[EXERCISE DATA]:
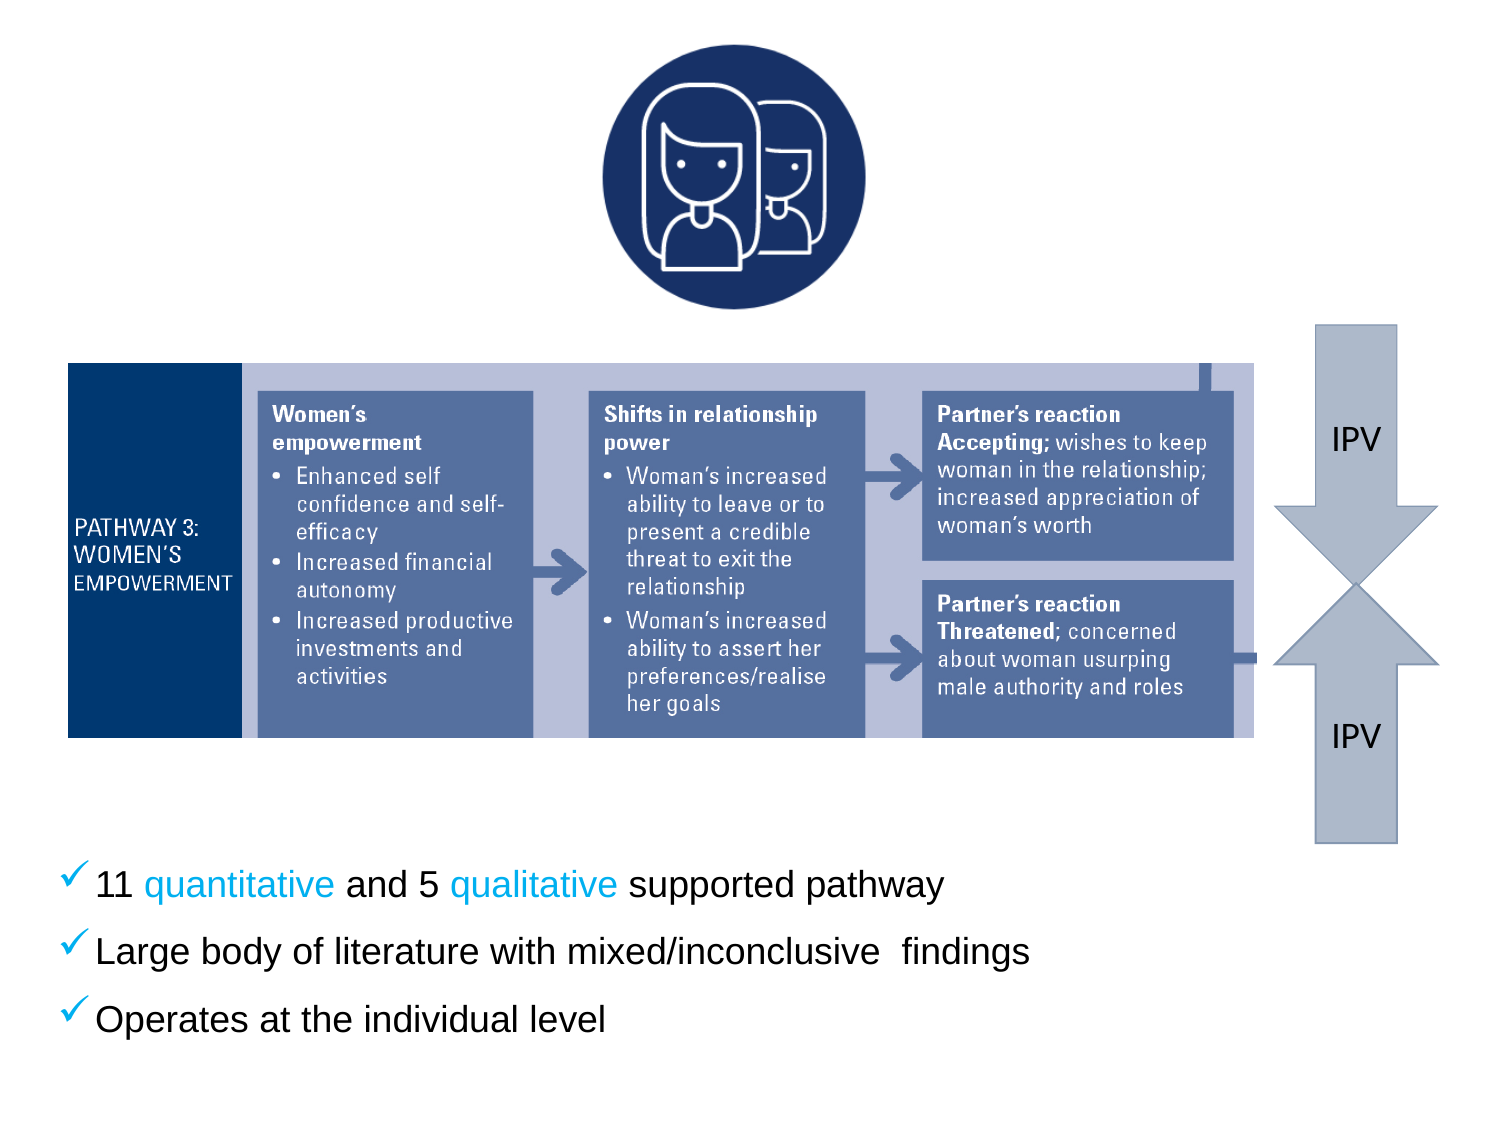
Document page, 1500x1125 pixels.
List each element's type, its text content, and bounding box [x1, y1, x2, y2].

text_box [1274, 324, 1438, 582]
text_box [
...
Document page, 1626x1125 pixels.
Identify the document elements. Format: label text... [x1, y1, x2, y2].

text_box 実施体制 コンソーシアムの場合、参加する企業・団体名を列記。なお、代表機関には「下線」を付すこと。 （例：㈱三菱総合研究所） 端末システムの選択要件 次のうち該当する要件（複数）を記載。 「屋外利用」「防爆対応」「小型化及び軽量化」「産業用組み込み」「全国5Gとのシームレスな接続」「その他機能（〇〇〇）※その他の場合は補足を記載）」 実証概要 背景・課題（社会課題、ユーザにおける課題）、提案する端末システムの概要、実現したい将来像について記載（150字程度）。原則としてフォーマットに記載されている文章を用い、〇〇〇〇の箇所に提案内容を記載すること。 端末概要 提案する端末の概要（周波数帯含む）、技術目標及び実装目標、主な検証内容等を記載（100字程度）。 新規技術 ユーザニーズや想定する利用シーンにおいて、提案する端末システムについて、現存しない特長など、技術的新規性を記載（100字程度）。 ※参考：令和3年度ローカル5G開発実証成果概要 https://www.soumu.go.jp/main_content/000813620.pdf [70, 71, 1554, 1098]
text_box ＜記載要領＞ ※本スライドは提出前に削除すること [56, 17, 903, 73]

[PROBLEM DETAILS]: Search the entries for the string "pixels". Copy every line that has it.

[WRITTEN REPLY]:
Document page, 1500x1125 pixels.
Document page, 1626x1125 pixels.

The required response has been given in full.